Peoples' Weather Map

1936

Weather and Human Health: Consider the Winter of 1936

Franklin county, Iowa

The winter of 1935-36 stayed in the memory of those who experienced it in Franklin County.  Temperatures were below zero for 30 consecutive days. One blizzard on Christmas Eve was particularly memorable.  As the holiday program was drawing to a close at Morgan Church, congregants near the walls heard the wind outside increasing to a howl.  Those assembled were quickly dismissed. But by the time Mr. and Mrs. Rankin arrived home, Mrs. Rankin was going into labor and in need of a doctor.  Dr. Johnson and a nurse set out from Hampton in a car that soon broke down. They had to call back to Hampton requesting a second car. Doctor and nurse arrived at the Rankin’s in time.  The baby, Carolyn Rankin, was born Christmas morning 1935.  

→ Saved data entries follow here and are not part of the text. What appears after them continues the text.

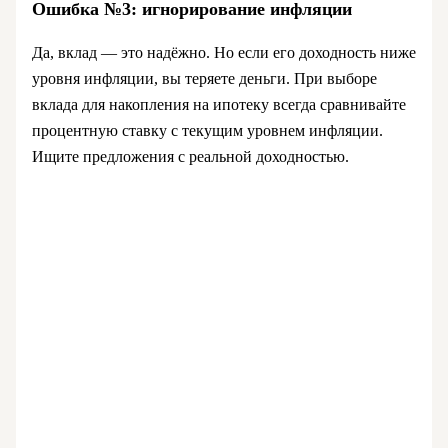
Ошибка №3: игнорирование инфляции
Да, вклад — это надёжно. Но если его доходность ниже
уровня инфляции, вы теряете деньги. При выборе
вклада для накопления на ипотеку всегда сравнивайте
процентную ставку с текущим уровнем инфляции.
Ищите предложения с реальной доходностью.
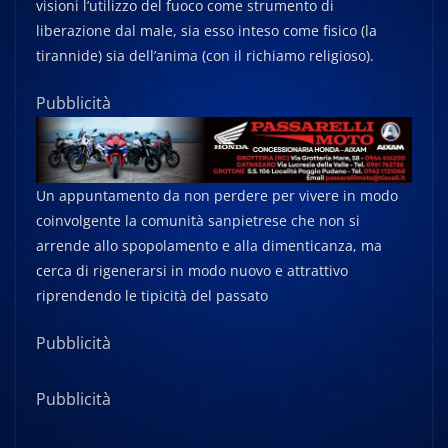
visioni l’utilizzo del fuoco come strumento di
liberazione dal male, sia esso inteso come fisico (la
tirannide) sia dell’anima (con il richiamo religioso).
Pubblicità
Un appuntamento da non perdere per vivere in modo
coinvolgente la comunità sanpietrese che non si
arrende allo spopolamento e alla dimenticanza, ma
cerca di rigenerarsi in modo nuovo e attrattivo
riprendendo le tipicità del passato
Pubblicità
Pubblicità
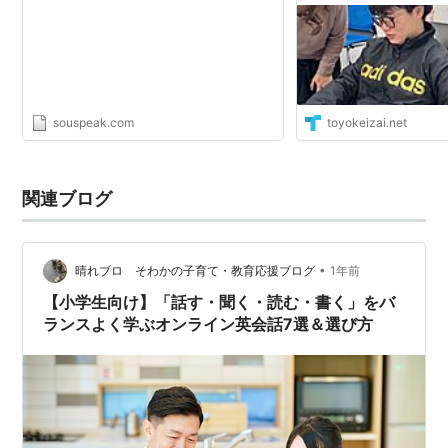
souspeak.com
toyokeizai.net
関連ブログ
•
晴れブロ そわかの子育て・教育応援ブログ
1年前
【小学生向け】「話す・聞く・読む・書く」をバ
ランスよく学ぶオンライン英会話7選＆選び方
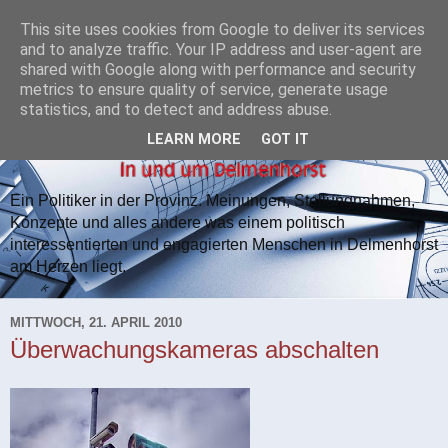
This site uses cookies from Google to deliver its services
and to analyze traffic. Your IP address and user-agent are
shared with Google along with performance and security
metrics to ensure quality of service, generate usage
statistics, and to detect and address abuse.
LEARN MORE
GOT IT
Ein Politiker in der Provinz. Meinungen, Stellungnahmen,
Konzepte und alles andere was einem politisch
interessentierten und engagierten Menschen in Delmenhorst
am Herzen liegt.
MITTWOCH, 21. APRIL 2010
Überwachungskameras abschalten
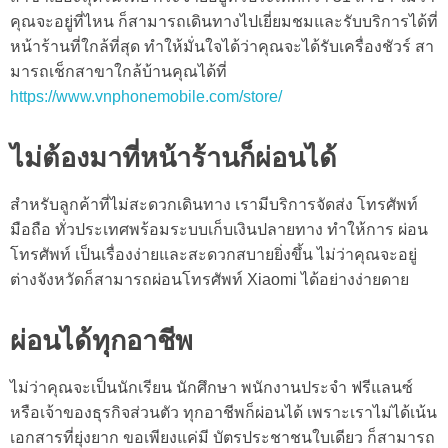
คุณจะอยู่ที่ไหน ก็สามารถเดินทางไปเยี่ยมชมและรับบริการได้ที่
หน้าร้านที่ใกล้ที่สุด ทำให้มั่นใจได้ว่าคุณจะได้รับเครื่องชัวร์ สา
มารถเช็กสาขาใกล้บ้านคุณได้ที่
https://www.vnphonemobile.com/store/
ไม่ต้องมาที่หน้าร้านก็ผ่อนได้
สำหรับลูกค้าที่ไม่สะดวกเดินทาง เรามีบริการจัดส่ง โทรศัพท์
มือถือ ทั่วประเทศพร้อมระบบเก็บเงินปลายทาง ทำให้การ ผ่อน
โทรศัพท์ เป็นเรื่องง่ายและสะดวกสบายยิ่งขึ้น ไม่ว่าคุณจะอยู่
ต่างจังหวัดก็สามารถ
ผ่อนโทรศัพท์ Xiaomi
ได้อย่างง่ายดาย
ผ่อนได้ทุกอาชีพ
ไม่ว่าคุณจะเป็นนักเรียน นักศึกษา พนักงานประจำ ฟรีแลนซ์
หรือเจ้าของธุรกิจส่วนตัว ทุกอาชีพก็ผ่อนได้ เพราะเราไม่ได้เน้น
เอกสารที่ยุ่งยาก ขอเพียงแค่มี บัตรประชาชนใบเดียว ก็สามารถ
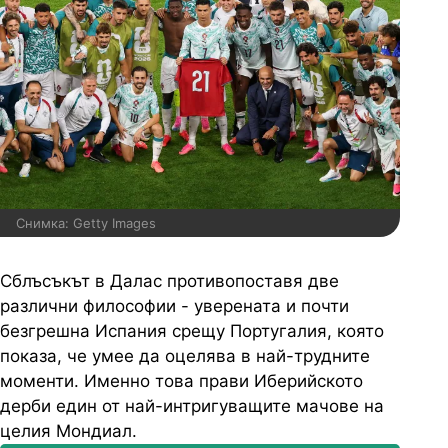
Снимка: Getty Images
Сблъсъкът в Далас противопоставя две
различни философии - уверената и почти
безгрешна Испания срещу Португалия, която
показа, че умее да оцелява в най-трудните
моменти. Именно това прави Иберийското
дерби един от най-интригуващите мачове на
целия Мондиал.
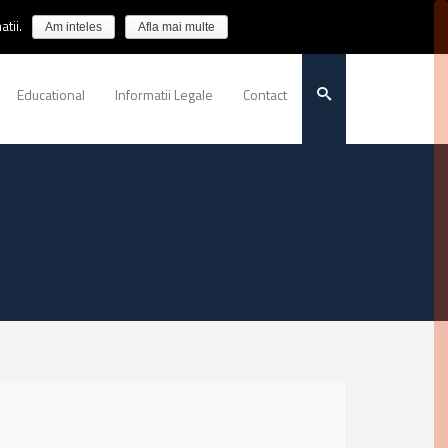
tii.
Am inteles
Afla mai multe
Educational
Informatii Legale
Contact
B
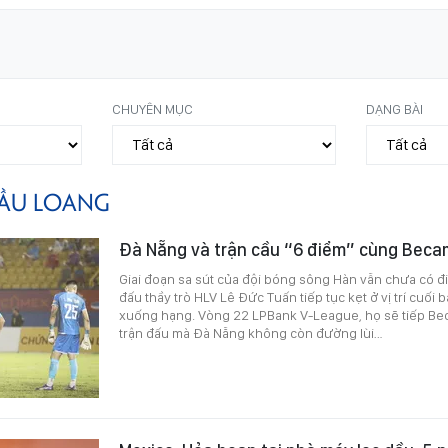
CHUYÊN MỤC
DẠNG BÀI
ẦU LOANG
Đà Nẵng và trận cầu “6 điểm” cùng Bec
Giai đoạn sa sút của đội bóng sông Hàn vẫn chưa có 
đấu thầy trò HLV Lê Đức Tuấn tiếp tục kẹt ở vị trí cuối
xuống hạng. Vòng 22 LPBank V-League, họ sẽ tiếp B
trận đấu mà Đà Nẵng không còn đường lùi…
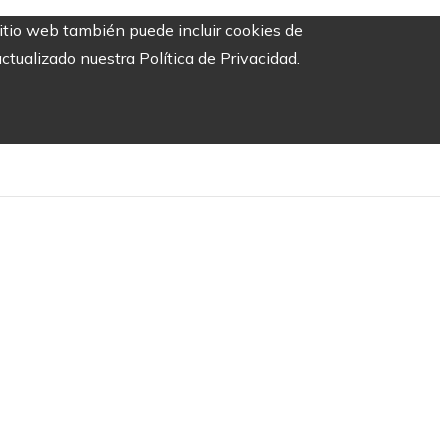
sitio web también puede incluir cookies de
ctualizado nuestra Política de Privacidad.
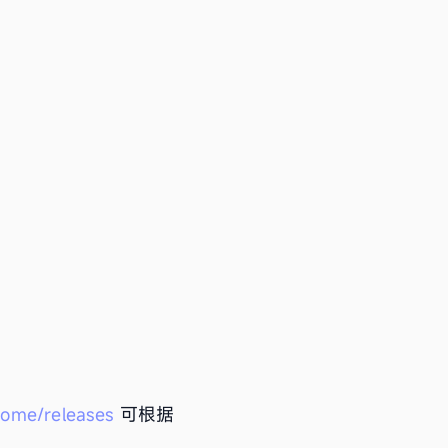
ome/releases
可根据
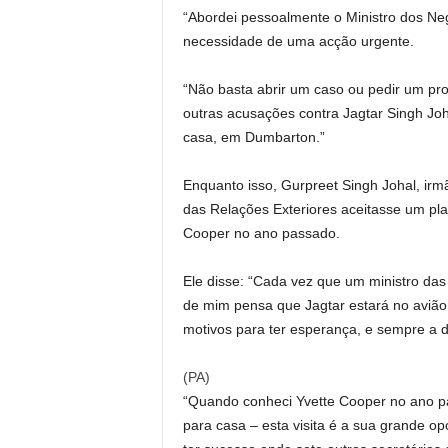
“Abordei pessoalmente o Ministro dos Neg
necessidade de uma acção urgente.
“Não basta abrir um caso ou pedir um pro
outras acusações contra Jagtar Singh Joh
casa, em Dumbarton.”
Enquanto isso, Gurpreet Singh Johal, irmã
das Relações Exteriores aceitasse um plan
Cooper no ano passado.
Ele disse: “Cada vez que um ministro das 
de mim pensa que Jagtar estará no avião
motivos para ter esperança, e sempre a 
(
PA
)
“Quando conheci Yvette Cooper no ano pa
para casa – esta visita é a sua grande op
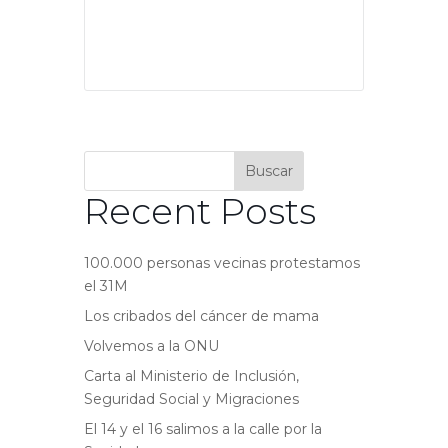
Buscar
Recent Posts
100.000 personas vecinas protestamos
el 31M
Los cribados del cáncer de mama
Volvemos a la ONU
Carta al Ministerio de Inclusión,
Seguridad Social y Migraciones
El 14 y el 16 salimos a la calle por la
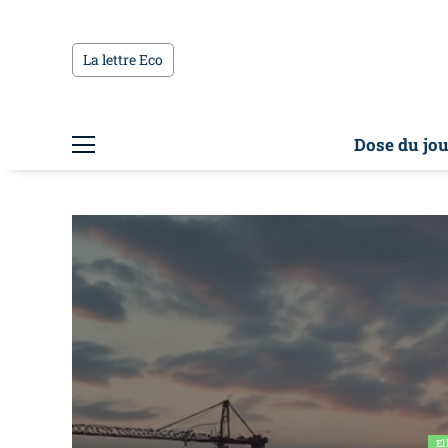
La lettre Eco
Dose du jou
El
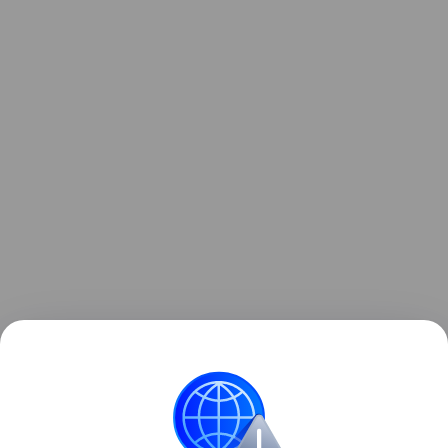
Ранее Наука Mail
рассказывала
, что крытые
мутации помогли змеям-пришельцам захватить
остров в Тихом океане.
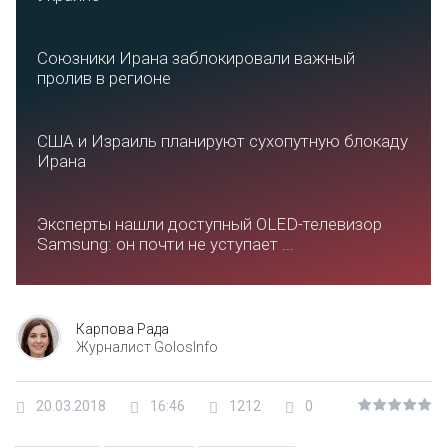
Союзники Ирана заблокировали важный
пролив в регионе
США и Израиль планируют сухопутную блокаду
Ирана
Эксперты нашли доступный OLED-телевизор
Samsung: он почти не уступает ...
Карпова Рада
Журналист GolosInfo
20.03.2018
16:46
1212
0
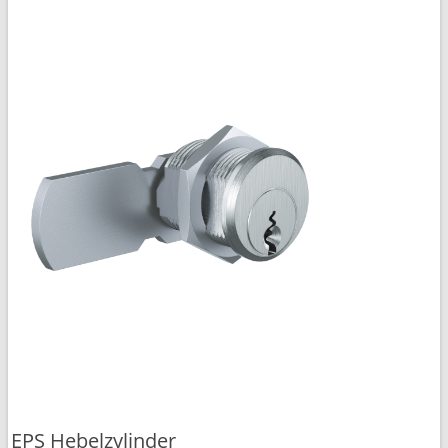
EPS Hebelzylinder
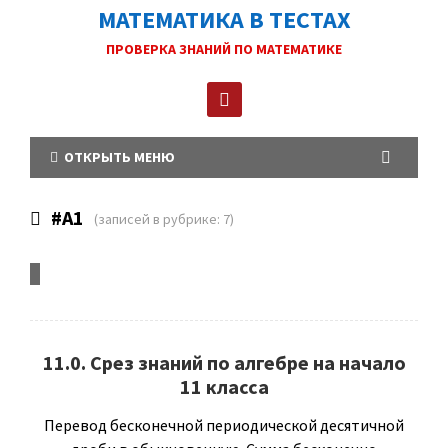
МАТЕМАТИКА В ТЕСТАХ
ПРОВЕРКА ЗНАНИЙ ПО МАТЕМАТИКЕ
ОТКРЫТЬ МЕНЮ
#A1
(записей в рубрике: 7)
Дополнительная рубрика для вывода на главную
11.0. Срез знаний по алгебре на начало
11 класса
Перевод бесконечной периодической десятичной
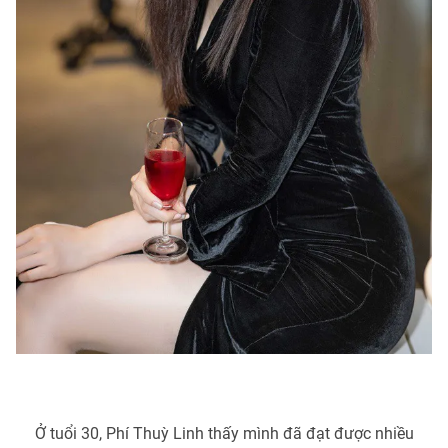
Ở tuổi 30, Phí Thuỳ Linh thấy mình đã đạt được nhiều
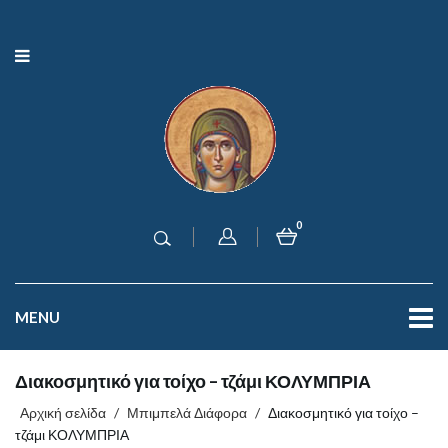
0
MENU
Διακοσμητικό για τοίχο – τζάμι ΚΟΛΥΜΠΡΙΑ
Αρχική σελίδα
/
Μπιμπελά Διάφορα
/
Διακοσμητικό για τοίχο –
τζάμι ΚΟΛΥΜΠΡΙΑ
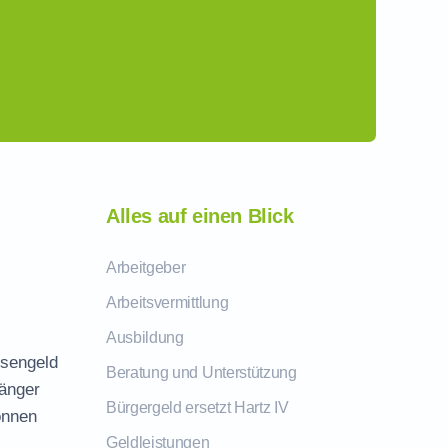
Alles auf einen Blick
Arbeitgeber
Arbeitsvermittlung
Ausbildung
osengeld
Beratung und Unterstützung
fänger
Bürgergeld ersetzt Hartz IV
önnen
Geldleistungen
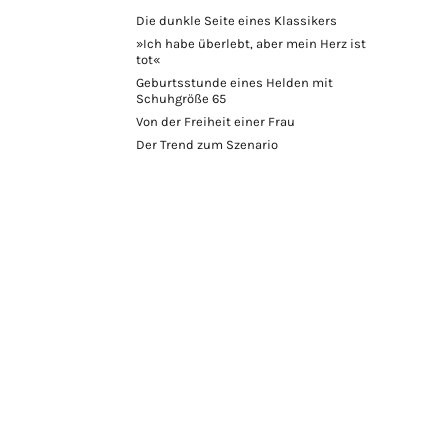
Die dunkle Seite eines Klassikers
»Ich habe überlebt, aber mein Herz ist
tot«
Geburtsstunde eines Helden mit
Schuhgröße 65
Von der Freiheit einer Frau
Der Trend zum Szenario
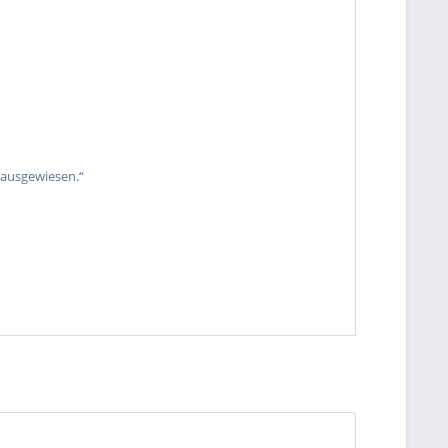
 ausgewiesen.“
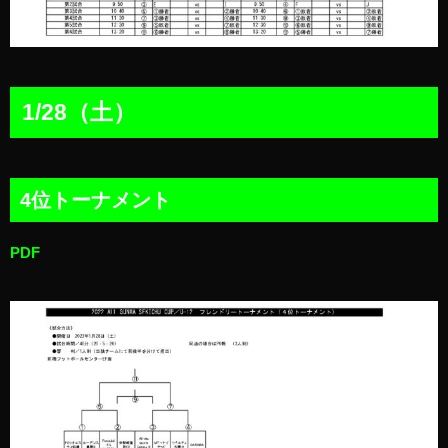
1/28（土）
4位トーナメント
PDF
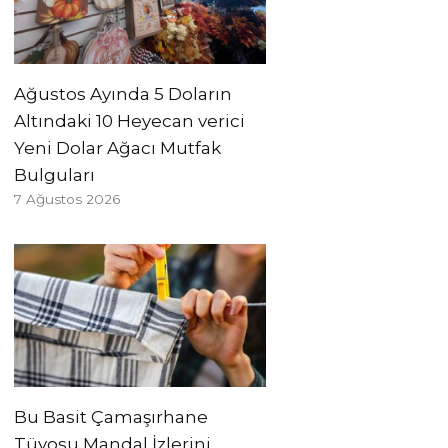
Ağustos Ayında 5 Doların
Altındaki 10 Heyecan verici
Yeni Dolar Ağacı Mutfak
Bulguları
7 Ağustos 2026
Bu Basit Çamaşırhane
Tüyosu Mandal İzlerini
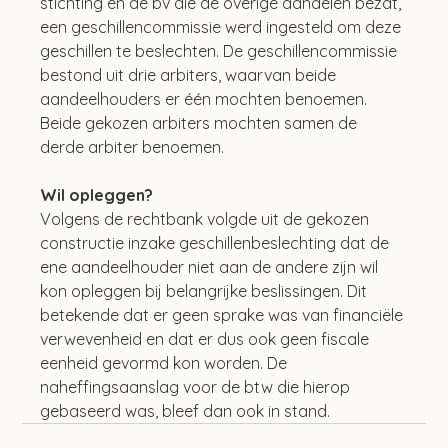
stichting en de bv die de overige aandelen bezat, 
een geschillencommissie werd ingesteld om deze 
geschillen te beslechten. De geschillencommissie 
bestond uit drie arbiters, waarvan beide 
aandeelhouders er één mochten benoemen. 
Beide gekozen arbiters mochten samen de 
derde arbiter benoemen.
Wil opleggen?
Volgens de rechtbank volgde uit de gekozen 
constructie inzake geschillenbeslechting dat de 
ene aandeelhouder niet aan de andere zijn wil 
kon opleggen bij belangrijke beslissingen. Dit 
betekende dat er geen sprake was van financiële 
verwevenheid en dat er dus ook geen fiscale 
eenheid gevormd kon worden. De 
naheffingsaanslag voor de btw die hierop 
gebaseerd was, bleef dan ook in stand.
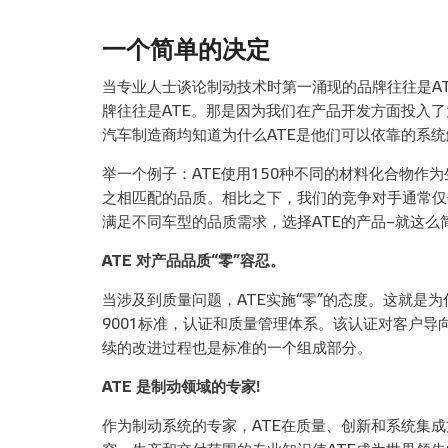
一个简单的决定
当专业人士谈论制动技术时第一涌现的品牌往往是A
牌往往是ATE。那是因为我们在产品开发方面投入
汽车制造商均知道为什么ATE是他们可以依靠的系
举一个例子：ATE使用150种不同的材料化合物作
之相匹配的品质。相比之下，我们的竞争对手通常仅
满足不同车型的品质需求，选择ATE的产品–就这么
ATE 对产品品质“零”容忍。
当涉及到质量问题，ATE实施“零”的态度。这就是为
9001标准，认证和质量管理体系。该认证对客户
续的改进过程也是标准的一个组成部分。
ATE 是制动领域的专家!
作为制动系统的专家，ATE在质量、创新和系统集成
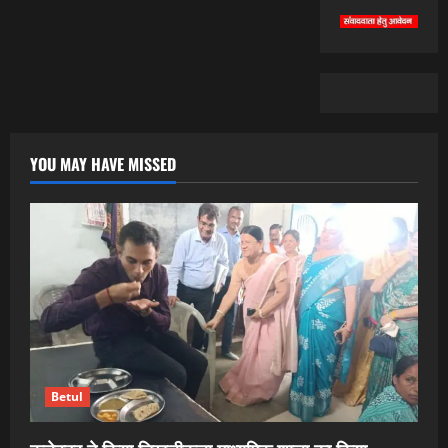
YOU MAY HAVE MISSED
Betul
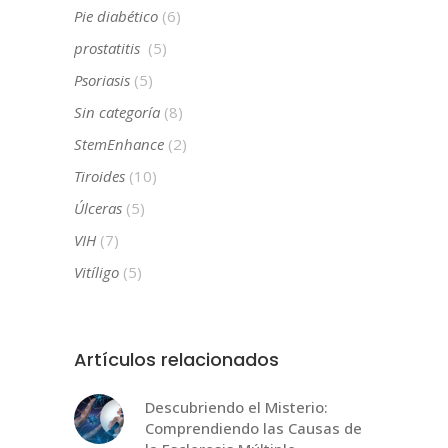
Pie diabético
(6)
prostatitis
(5)
Psoriasis
(5)
Sin categoría
(8)
StemEnhance
(2)
Tiroides
(10)
Úlceras
(5)
VIH
(7)
Vitíligo
(5)
Artículos relacionados
Descubriendo el Misterio:
Comprendiendo las Causas de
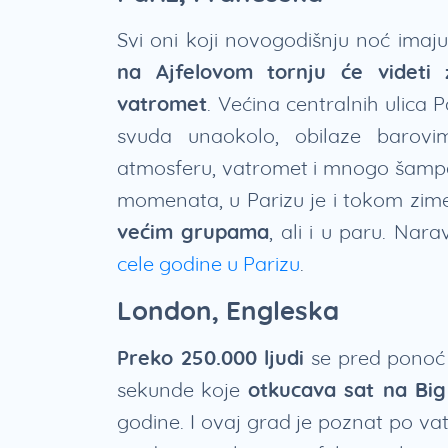
Svi oni koji novogodišnju noć imaju
na Ajfelovom tornju će videti 
vatromet
. Većina centralnih ulica 
svuda unaokolo, obilaze barovim
atmosferu, vatromet i mnogo šampanj
momenata, u Parizu je i tokom zim
većim grupama
, ali i u paru. Na
cele godine u Parizu
.
London, Engleska
Preko 250.000 ljudi
se pred ponoć 
sekunde koje
otkucava sat na Bi
godine. I ovaj grad je poznat po v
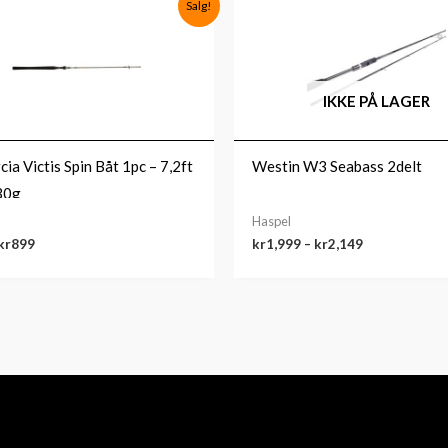
Salg!
pris
pris
kr1,999
var:
er:
til
kr1,499.
kr899.
kr2,149
IKKE PÅ LAGER
ia Victis Spin Båt 1pc – 7,2ft
Westin W3 Seabass 2delt
30g
Haspel
kr
899
kr
1,999
–
kr
2,149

In February 1936 winter still held the county in its grip.  A snow storm in the first weeks of that month accompanied by temperatures of -20 degrees, threatened the life of Phyllis Smith and those who attempted to help her.  The daughter of a farmer 3 ½ miles northeast of Alexander, Phyllis had a sudden attack of appendicitis. After an anxious night, her parents decided she needed to be taken to the hospital and the only way forward was on a bobsled.  With the girl bundled in blankets and packed in straw and the father and brother driving, they headed toward Alexander and beyond to the hospital at Hampton. On February 13, the Hampton Chronicle described the journey.  “All along the way, crews of men living at the farms en route came out and helped to shovel a path through the snow-packed road, while from the Alexander end another group started shoveling through the 10 and 12 foot drifts there.”  

As the newspaper tells the story, when the party did in fact reach Alexander, only the seriousness of the girl’s condition prompted anyone to imagine going further.  A new team was hitched to the sled, and it headed south toward Highway 10 where state snowplows were trying to clear the roadway. But after just a ½ mile the team was too exhausted to continue.  Another team took over, pulling the sled through 6-8 foot drifts. “Shovelers several times had to dig out the teams after they had floundered and also break a path for the sled.”

In the end yet two more teams were used, but still 2 ½ miles from the highway, the fourth team floundered and could not go on. “Then the crew of men, many with frozen faces, some with frozen hands, and at least one with frozen feet, hitched themselves into the traces like so many Eskimo dogs and dragged the heavy sled down across fields, through drifts and over frozen ground to the highway, which they reached at 4:30 in the afternoon after covering the seven and a half miles in seven and a half hours.”  

The sick but very fortunate girl was conveyed by ambulance, following state snowplows, to Lutheran Hospital at Hampton where she received the necessary emergency surgery.  She recovered.